Donnelly, the lone business voice on a panel with ISDS skeptics from NGOs and academia, emphasized the importance of private sector investment, including Foreign Direct Investment (FDI), to drive global economic recovery, growth, trade and jobs.
“Investment agreements with strong investor-state dispute settlement provisions can be key to incentivizing investment flows,” said Donnelly. Donnelly also challenged critics to show any recent surge of ISDS cases, noting investors are generally acting responsibly and assisting host governments in dealing with the daunting health and economic crises. He endorsed serious mediation efforts as an additional tool, but not as a substitute for, to support strong investment agreements in resolving disputes.
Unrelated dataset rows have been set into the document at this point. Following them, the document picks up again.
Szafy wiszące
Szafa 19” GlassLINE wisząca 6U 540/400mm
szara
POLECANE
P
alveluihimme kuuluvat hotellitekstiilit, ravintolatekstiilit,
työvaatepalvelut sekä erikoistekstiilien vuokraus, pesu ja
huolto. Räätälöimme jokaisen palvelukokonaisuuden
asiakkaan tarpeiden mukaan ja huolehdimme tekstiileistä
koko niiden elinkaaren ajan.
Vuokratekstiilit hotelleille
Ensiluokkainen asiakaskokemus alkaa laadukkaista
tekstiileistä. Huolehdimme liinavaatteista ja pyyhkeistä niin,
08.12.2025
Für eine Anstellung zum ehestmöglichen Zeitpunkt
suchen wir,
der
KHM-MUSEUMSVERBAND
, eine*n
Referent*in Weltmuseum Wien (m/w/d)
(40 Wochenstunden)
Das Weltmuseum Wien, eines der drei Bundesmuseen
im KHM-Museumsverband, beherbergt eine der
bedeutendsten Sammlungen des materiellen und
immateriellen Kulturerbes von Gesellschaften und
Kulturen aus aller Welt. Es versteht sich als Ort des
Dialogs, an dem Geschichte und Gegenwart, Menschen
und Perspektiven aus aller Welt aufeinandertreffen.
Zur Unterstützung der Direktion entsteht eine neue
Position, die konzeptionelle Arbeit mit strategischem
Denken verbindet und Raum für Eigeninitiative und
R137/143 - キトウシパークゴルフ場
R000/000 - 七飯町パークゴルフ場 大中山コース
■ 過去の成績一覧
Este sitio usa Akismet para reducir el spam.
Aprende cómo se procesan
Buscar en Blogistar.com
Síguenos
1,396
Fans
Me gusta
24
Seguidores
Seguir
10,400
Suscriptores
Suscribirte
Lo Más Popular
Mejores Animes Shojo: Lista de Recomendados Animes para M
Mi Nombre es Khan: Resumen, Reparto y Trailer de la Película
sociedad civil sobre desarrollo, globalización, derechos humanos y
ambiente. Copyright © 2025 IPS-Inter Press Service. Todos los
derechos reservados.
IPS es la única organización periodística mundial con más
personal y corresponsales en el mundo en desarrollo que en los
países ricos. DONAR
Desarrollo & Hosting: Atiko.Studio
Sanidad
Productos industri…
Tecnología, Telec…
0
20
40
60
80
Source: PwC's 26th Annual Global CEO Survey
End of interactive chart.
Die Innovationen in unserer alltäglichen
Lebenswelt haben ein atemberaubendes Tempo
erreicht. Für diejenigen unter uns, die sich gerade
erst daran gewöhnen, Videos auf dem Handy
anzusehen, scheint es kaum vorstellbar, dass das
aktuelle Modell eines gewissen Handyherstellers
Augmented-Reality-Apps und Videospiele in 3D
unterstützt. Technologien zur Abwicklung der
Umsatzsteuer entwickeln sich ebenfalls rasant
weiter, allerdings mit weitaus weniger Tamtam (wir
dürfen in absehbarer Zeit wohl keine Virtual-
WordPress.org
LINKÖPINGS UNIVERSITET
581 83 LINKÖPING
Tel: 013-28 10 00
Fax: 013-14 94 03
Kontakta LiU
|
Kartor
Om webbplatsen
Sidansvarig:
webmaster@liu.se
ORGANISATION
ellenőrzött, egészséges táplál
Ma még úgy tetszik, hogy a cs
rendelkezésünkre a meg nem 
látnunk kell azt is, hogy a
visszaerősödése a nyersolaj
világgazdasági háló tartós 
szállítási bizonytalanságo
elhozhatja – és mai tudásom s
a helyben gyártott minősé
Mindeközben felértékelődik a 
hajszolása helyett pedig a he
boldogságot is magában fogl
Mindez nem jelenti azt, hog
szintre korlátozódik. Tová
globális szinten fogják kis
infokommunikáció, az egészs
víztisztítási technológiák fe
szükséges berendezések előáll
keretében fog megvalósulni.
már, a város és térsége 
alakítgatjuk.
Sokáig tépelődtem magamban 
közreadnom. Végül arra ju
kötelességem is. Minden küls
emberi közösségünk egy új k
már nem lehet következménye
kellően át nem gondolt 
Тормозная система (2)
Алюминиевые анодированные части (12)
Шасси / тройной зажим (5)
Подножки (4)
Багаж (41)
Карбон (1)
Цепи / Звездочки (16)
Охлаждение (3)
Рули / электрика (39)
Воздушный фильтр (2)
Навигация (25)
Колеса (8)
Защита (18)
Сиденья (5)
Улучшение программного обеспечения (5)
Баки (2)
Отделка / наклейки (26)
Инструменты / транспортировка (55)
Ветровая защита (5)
“If early, time-limited, voluntary mediation can solve problems, resolve disputes, cut costs, and speed decisions, great!” he added. “I enjoyed the opportunity to participate in a very interesting, very international conference focused on mediation as potential tool to help resolve investment disputes,” Donnelly said. “It was important for business voices to be there with lawyers, arbitrators and mediators, as well as NGO activist and academics. We had a good exchange. I think effective mediation could be a useful tool in some cases but it has to be voluntary for the parties and should not be seen as an excuse for radical revisions to international investment agreements and established dispute settlement mechanisms.”